Input material START
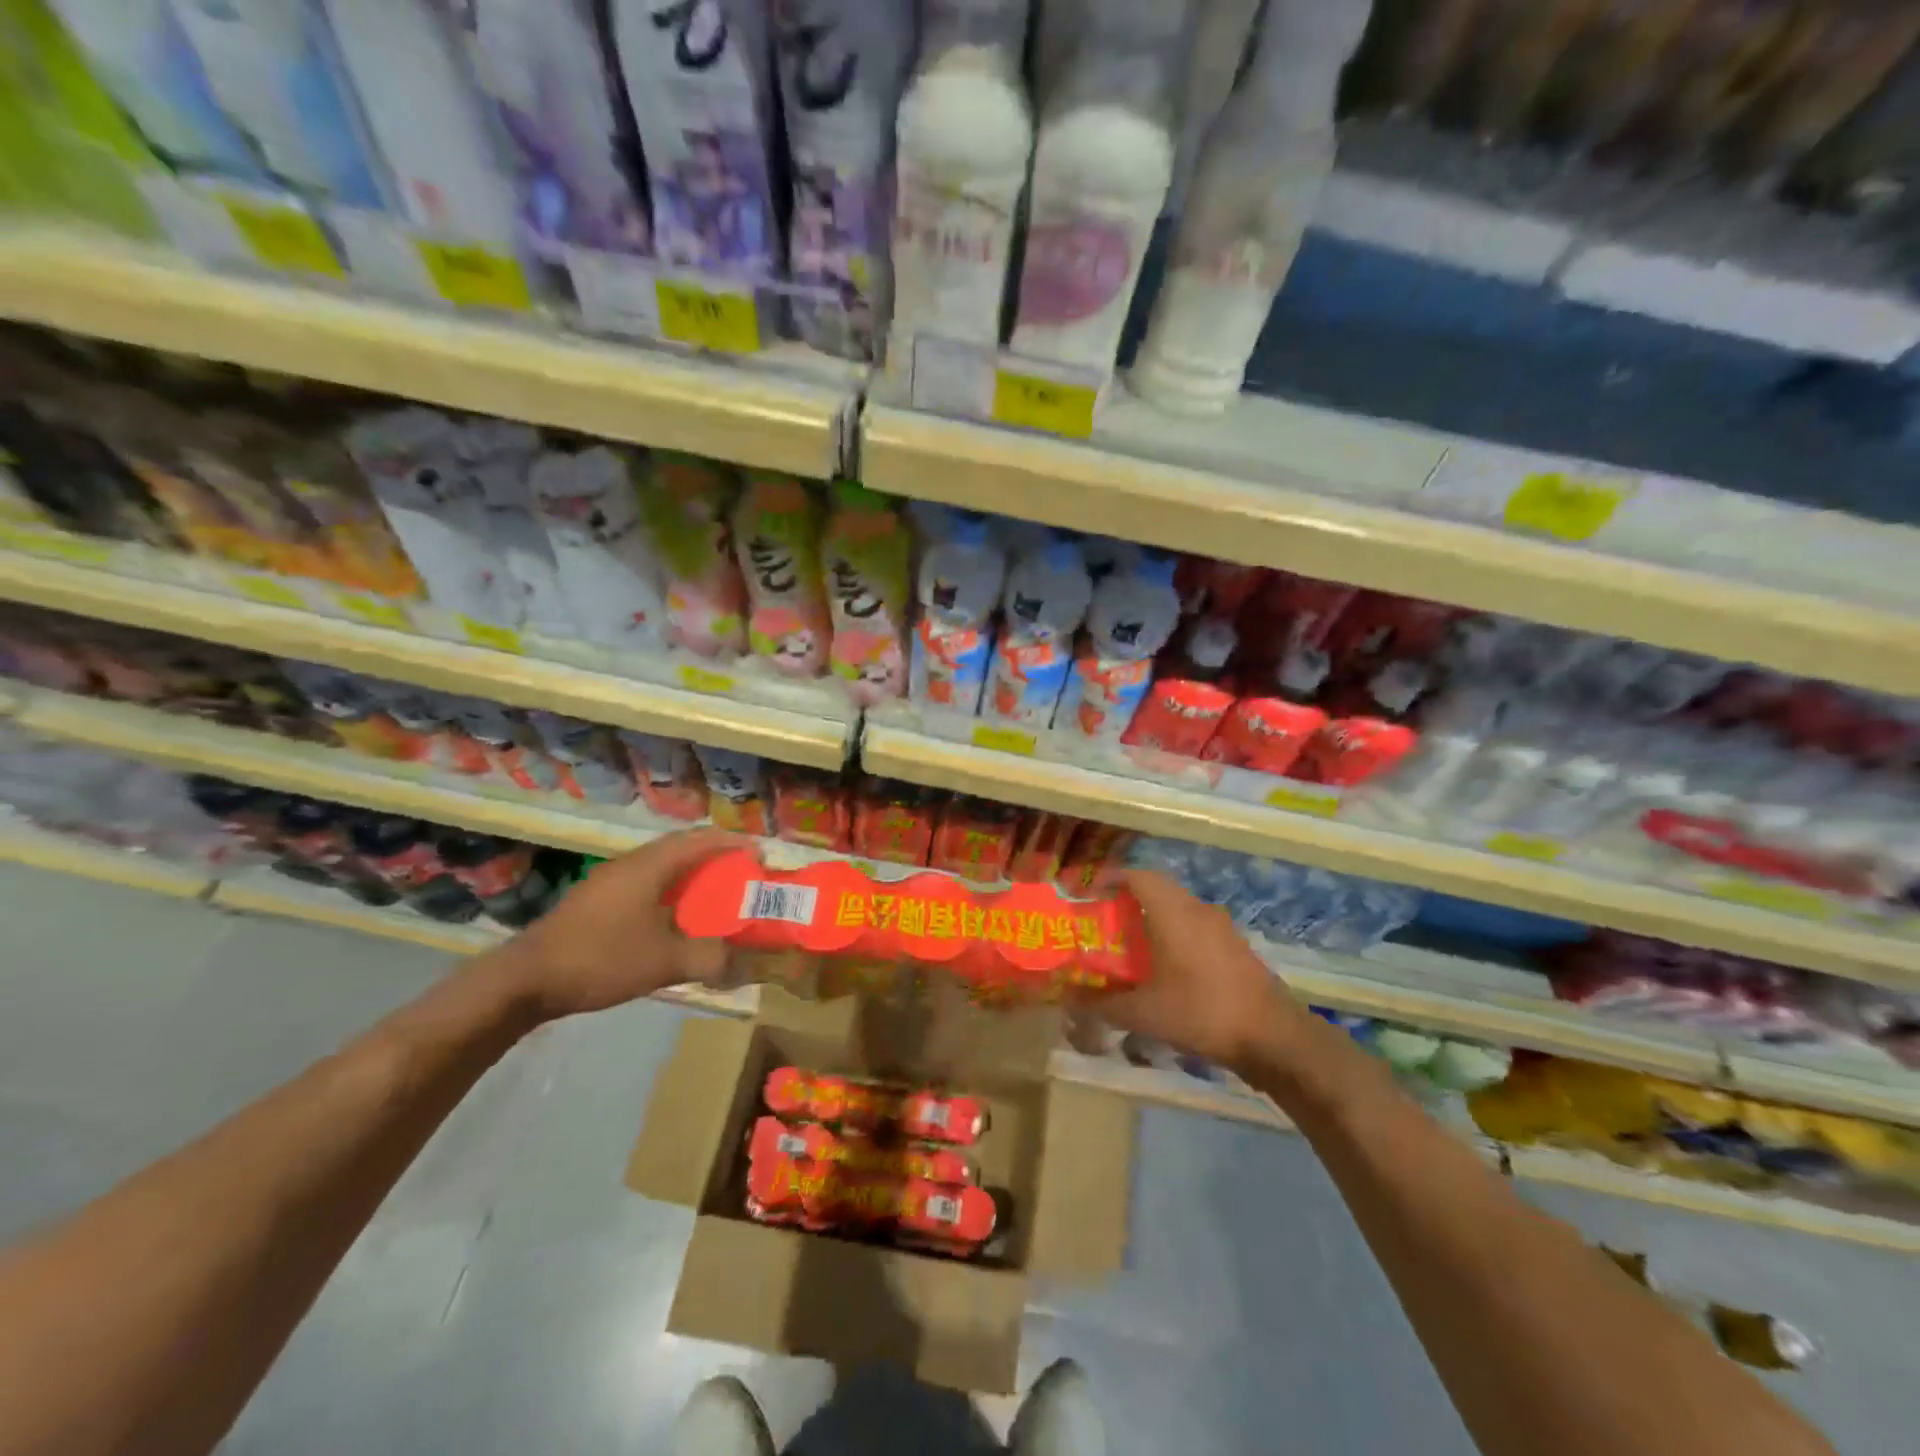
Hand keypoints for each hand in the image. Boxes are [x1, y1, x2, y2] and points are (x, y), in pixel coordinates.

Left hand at [503, 828, 748, 1019]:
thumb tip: (741, 965)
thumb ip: (708, 959)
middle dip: (716, 856)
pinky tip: (675, 916)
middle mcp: (632, 863)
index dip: (734, 844)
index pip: (702, 840)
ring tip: (715, 893)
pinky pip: (646, 882)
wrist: (524, 979)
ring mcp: (609, 881)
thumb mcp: (663, 962)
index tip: (761, 856)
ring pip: (662, 865)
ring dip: (692, 873)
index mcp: (651, 866)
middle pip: (682, 847)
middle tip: (742, 873)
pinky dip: (671, 890)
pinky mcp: (597, 900)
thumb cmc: (600, 958)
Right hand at [1096, 869, 1309, 1070]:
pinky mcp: (1235, 947)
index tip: (1087, 893)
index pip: (1136, 875)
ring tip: (1130, 943)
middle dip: (1127, 898)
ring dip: (1153, 916)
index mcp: (1173, 912)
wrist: (1273, 1037)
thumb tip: (1068, 1000)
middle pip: (1157, 888)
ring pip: (1179, 908)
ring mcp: (1221, 927)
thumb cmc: (1201, 1012)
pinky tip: (1165, 966)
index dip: (1109, 878)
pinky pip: (1195, 926)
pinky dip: (1174, 934)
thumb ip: (1103, 1004)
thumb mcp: (1144, 1013)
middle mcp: (1197, 909)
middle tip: (1103, 919)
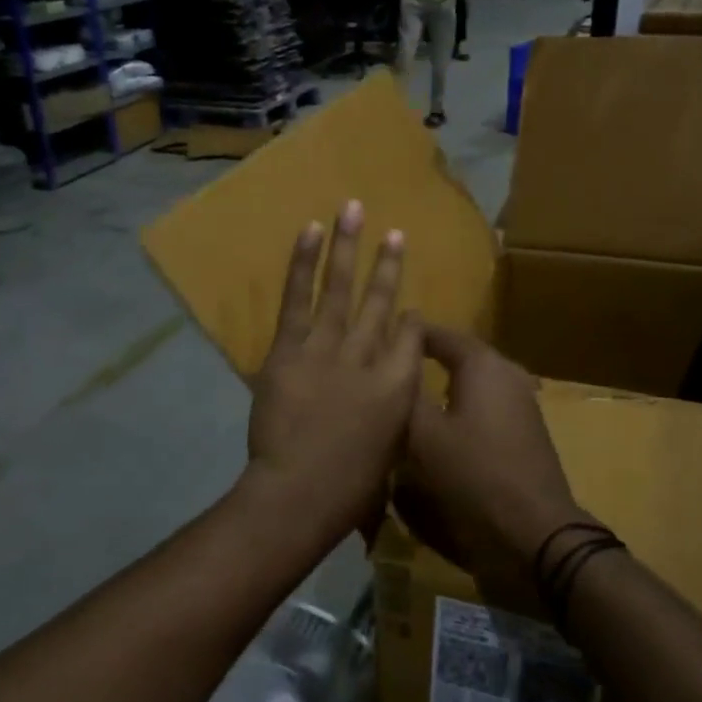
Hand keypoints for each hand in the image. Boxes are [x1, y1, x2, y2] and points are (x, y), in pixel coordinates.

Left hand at [246, 200, 422, 544]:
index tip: (410, 310)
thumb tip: (388, 407)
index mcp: (399, 386)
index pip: (412, 339)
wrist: (300, 492)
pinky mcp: (289, 348)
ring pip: (340, 289)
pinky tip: (311, 231)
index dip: (412, 320)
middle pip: (381, 303)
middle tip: (396, 232)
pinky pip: (297, 298)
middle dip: (389, 266)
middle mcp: (369, 357)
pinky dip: (303, 263)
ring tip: (353, 209)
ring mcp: (328, 348)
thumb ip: (392, 422)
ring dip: (348, 246)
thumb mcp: (389, 456)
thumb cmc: (350, 489)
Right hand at [398, 326, 594, 576]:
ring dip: (440, 389)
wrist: (534, 534)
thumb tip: (387, 371)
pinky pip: (482, 410)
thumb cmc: (474, 475)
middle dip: (425, 361)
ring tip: (406, 400)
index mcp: (483, 365)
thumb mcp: (423, 436)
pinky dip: (457, 412)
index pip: (440, 335)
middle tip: (388, 371)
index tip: (377, 339)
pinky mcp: (523, 435)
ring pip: (471, 386)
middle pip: (457, 358)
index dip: (408, 335)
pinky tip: (436, 432)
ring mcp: (520, 406)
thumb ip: (403, 398)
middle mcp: (506, 376)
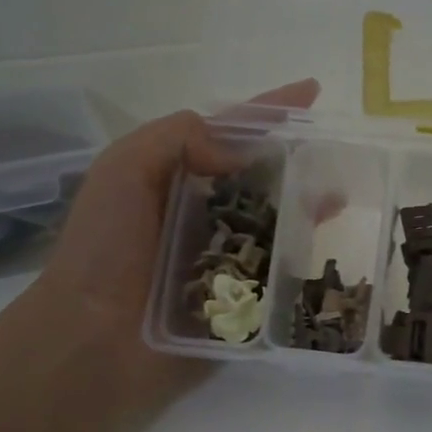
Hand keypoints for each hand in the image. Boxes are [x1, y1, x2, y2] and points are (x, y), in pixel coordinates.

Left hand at [28, 80, 318, 390]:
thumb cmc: (104, 248)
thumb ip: (177, 138)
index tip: (312, 92)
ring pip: (273, 220)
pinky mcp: (235, 298)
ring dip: (304, 206)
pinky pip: (275, 269)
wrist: (92, 339)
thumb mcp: (124, 170)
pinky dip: (298, 257)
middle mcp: (200, 210)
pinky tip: (321, 249)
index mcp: (173, 175)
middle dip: (296, 160)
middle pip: (259, 175)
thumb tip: (240, 154)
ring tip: (339, 198)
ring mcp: (220, 255)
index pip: (229, 132)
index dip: (268, 110)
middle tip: (337, 154)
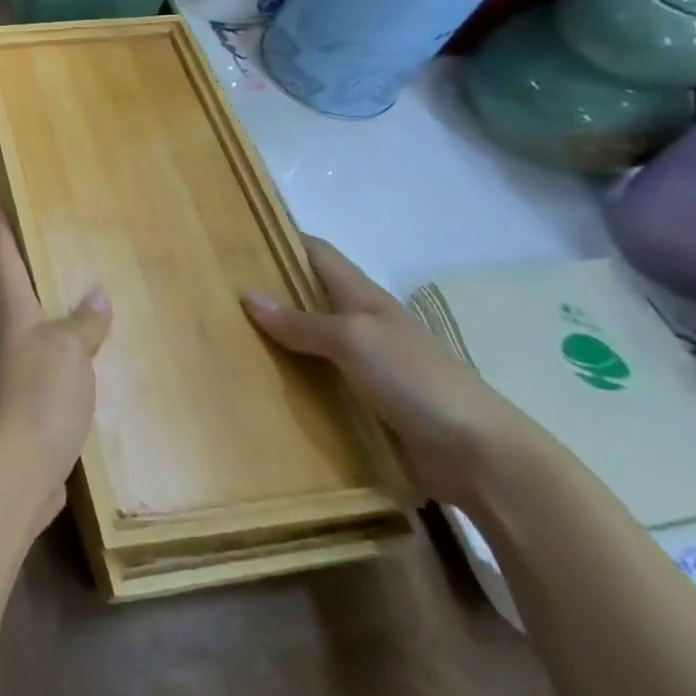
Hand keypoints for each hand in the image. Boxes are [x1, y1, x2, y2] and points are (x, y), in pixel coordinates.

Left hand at [0, 214, 111, 532]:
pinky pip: (16, 356)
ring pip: (0, 322)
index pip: (5, 263)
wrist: (18, 464)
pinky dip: (20, 340)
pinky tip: (34, 352)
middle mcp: (4, 335)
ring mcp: (6, 369)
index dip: (0, 236)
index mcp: (14, 313)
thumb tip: (96, 294)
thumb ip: (84, 322)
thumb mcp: (72, 350)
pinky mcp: (16, 400)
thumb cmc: (42, 394)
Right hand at [243, 237, 541, 509]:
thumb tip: (247, 296)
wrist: (481, 458)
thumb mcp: (354, 340)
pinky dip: (291, 383)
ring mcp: (365, 368)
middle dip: (267, 292)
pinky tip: (258, 388)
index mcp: (363, 298)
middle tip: (215, 292)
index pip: (317, 253)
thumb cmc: (417, 380)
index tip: (237, 236)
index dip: (281, 240)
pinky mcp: (366, 407)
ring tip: (224, 339)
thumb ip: (301, 322)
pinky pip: (318, 386)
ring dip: (275, 342)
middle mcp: (361, 325)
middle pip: (307, 297)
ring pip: (309, 343)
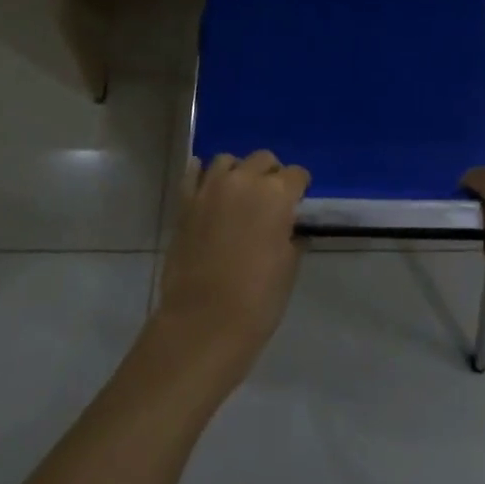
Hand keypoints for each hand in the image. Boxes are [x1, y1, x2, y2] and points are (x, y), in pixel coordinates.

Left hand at [156, 150, 310, 374]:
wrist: (203, 324)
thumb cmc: (257, 300)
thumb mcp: (288, 267)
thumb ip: (291, 236)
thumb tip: (290, 227)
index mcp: (276, 194)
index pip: (296, 174)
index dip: (300, 188)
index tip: (298, 203)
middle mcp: (244, 180)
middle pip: (263, 159)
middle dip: (271, 174)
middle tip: (271, 199)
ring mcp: (210, 188)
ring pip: (227, 160)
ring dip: (238, 171)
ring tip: (239, 193)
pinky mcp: (185, 203)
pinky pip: (193, 173)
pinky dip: (202, 174)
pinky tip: (208, 187)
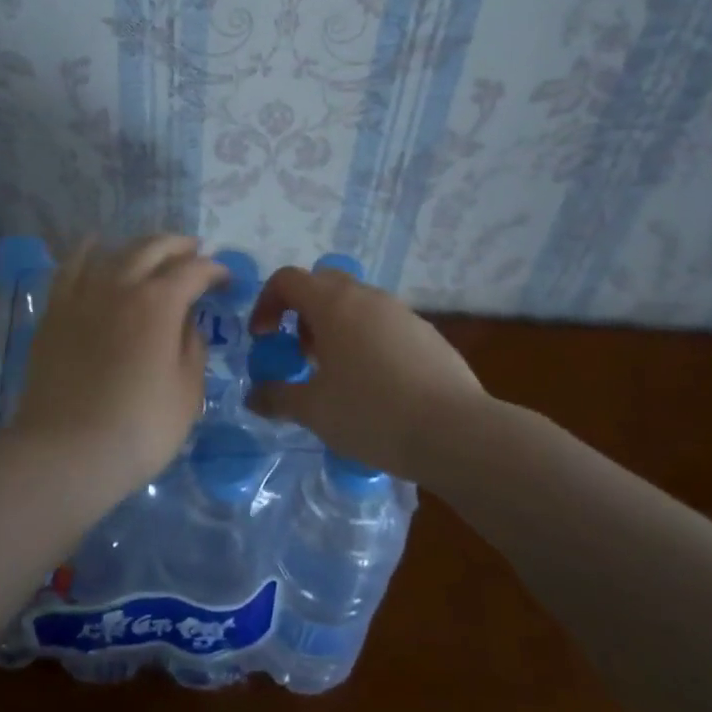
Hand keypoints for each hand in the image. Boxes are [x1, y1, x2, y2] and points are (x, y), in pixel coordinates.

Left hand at [10, 235, 224, 506]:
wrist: (66, 452)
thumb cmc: (139, 427)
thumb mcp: (187, 392)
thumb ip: (193, 347)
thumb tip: (187, 321)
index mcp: (160, 302)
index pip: (194, 271)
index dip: (215, 270)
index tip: (226, 280)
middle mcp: (121, 285)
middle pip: (154, 248)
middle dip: (180, 246)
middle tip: (195, 252)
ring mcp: (84, 294)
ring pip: (116, 251)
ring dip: (141, 246)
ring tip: (154, 252)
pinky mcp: (56, 310)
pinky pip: (72, 266)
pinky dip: (88, 251)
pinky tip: (95, 245)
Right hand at [245, 264, 487, 477]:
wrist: (456, 432)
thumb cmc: (372, 414)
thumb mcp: (314, 411)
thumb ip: (278, 397)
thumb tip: (254, 396)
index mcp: (333, 304)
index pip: (288, 279)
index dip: (267, 303)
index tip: (264, 339)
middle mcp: (367, 297)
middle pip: (323, 285)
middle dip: (302, 313)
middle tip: (300, 354)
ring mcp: (401, 312)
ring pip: (356, 304)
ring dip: (335, 327)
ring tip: (336, 374)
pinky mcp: (426, 333)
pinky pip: (384, 324)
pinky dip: (366, 340)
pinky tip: (375, 386)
Input material END
Directions for this task:
Look through the entries above and quote exactly the lines from the line with "ring mcp: (609, 881)" to the line with "index tip: (1087, 893)", counting both of those lines.

Task answer:
ring mcp: (609, 881)
thumb mcp: (663, 962)
index tip: (761, 856)
ring pip: (662, 865)
ring dip: (692, 873)
index mcp: (651, 866)
middle pip: (682, 847)
middle tip: (742, 873)
pinky dip: (671, 890)
pinky mcp: (597, 900)
thumb cmc: (600, 958)
Right hand at [1096, 869, 1309, 1070]:
pinky mcp: (1235, 947)
index tip: (1087, 893)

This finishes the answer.